26. November 2010 • Veröffentlicht von  • Schreibe einen Kommentar
Okertal – News:

Am 22. November 2010 hat der Kreistag des Landkreises Goslar die Verordnung zum Landschaftsschutzgebiet Harz beschlossen. Im ersten Entwurf der Verordnung stand noch ein halbjährliches Kletterverbot für das halbe Tal, dies konnte durch konstruktive Gespräche und Verhandlungen der IG und des DAV mit der Unteren Naturschutzbehörde in Goslar verhindert werden.
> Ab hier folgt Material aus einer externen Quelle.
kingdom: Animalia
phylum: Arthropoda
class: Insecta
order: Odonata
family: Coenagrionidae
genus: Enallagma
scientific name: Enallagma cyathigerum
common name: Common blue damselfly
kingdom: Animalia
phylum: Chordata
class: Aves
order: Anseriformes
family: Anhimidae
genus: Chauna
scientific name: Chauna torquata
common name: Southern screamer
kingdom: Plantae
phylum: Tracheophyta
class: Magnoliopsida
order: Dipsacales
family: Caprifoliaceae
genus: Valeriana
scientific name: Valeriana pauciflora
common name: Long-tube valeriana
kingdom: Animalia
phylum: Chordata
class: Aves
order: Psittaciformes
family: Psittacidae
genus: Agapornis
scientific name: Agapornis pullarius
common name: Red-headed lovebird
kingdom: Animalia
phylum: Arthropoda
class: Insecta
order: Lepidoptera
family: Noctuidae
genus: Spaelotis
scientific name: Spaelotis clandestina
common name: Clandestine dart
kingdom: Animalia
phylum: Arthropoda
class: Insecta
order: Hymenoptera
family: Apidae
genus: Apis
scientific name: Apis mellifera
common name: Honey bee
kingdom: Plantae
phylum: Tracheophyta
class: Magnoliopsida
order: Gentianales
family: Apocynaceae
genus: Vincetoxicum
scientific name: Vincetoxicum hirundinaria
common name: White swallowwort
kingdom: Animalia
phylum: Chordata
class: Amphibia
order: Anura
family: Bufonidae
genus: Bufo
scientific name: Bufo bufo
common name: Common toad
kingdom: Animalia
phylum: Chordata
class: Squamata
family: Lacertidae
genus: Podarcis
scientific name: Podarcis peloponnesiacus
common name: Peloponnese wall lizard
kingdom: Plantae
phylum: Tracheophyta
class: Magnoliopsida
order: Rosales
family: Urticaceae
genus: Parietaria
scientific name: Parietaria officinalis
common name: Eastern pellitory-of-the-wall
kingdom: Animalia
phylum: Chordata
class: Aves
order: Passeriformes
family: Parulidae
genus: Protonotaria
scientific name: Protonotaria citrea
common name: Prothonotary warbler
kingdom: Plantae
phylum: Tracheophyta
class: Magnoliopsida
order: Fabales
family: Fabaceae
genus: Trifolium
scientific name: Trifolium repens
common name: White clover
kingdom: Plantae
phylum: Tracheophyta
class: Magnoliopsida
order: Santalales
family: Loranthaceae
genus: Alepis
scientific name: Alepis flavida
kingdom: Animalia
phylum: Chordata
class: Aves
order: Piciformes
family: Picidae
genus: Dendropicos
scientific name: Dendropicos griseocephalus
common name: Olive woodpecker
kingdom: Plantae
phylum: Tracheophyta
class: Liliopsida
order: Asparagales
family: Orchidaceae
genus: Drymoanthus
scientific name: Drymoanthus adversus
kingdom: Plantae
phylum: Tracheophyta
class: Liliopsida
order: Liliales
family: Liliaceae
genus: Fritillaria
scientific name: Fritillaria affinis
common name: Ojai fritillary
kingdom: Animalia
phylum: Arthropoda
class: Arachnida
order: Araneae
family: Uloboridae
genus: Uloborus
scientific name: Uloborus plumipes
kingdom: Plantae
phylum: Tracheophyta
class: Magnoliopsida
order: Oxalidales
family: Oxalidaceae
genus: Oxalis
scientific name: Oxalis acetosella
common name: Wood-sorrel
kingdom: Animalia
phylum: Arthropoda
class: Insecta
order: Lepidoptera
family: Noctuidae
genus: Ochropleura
Die Verordnung, die voraussichtlich am 01.02.2011 in Kraft tritt, enthält folgende fürs Klettern und den Naturschutz gleichermaßen zufriedenstellende Regelungen: Die Ostseite des Okertal liegt in der Zone H (Hauptzone), die Westseite des Okertal und die Treppensteingruppe liegen in der besonders geschützten Zone N (Natura 2000) des LSG. Klettern frei: In der Zone H ist das Klettern wie bisher ganzjährig frei, dazu gehören: Die Okertal Ostseite bis auf die Treppensteingruppe.

Weiter ganzjährig kann in Zone N geklettert werden an: Marienwandgruppe (Forellenkanzel bis Teufelskanzel), Dülferklötze (mit Sockeln, Wasser- und Wehrfelsen, Zipf), Schlafender Löwe, Überhanggrat (Überhangfels bis Warzenwand), Adlerklippen (mit Rastplatzwand), Treppensteinklippen (Savage Pillar bis Kleiner und Großer Treppenstein).

Damit kann an allen für das Klettern wichtigen Felsgruppen wie bisher ganzjährig geklettert werden!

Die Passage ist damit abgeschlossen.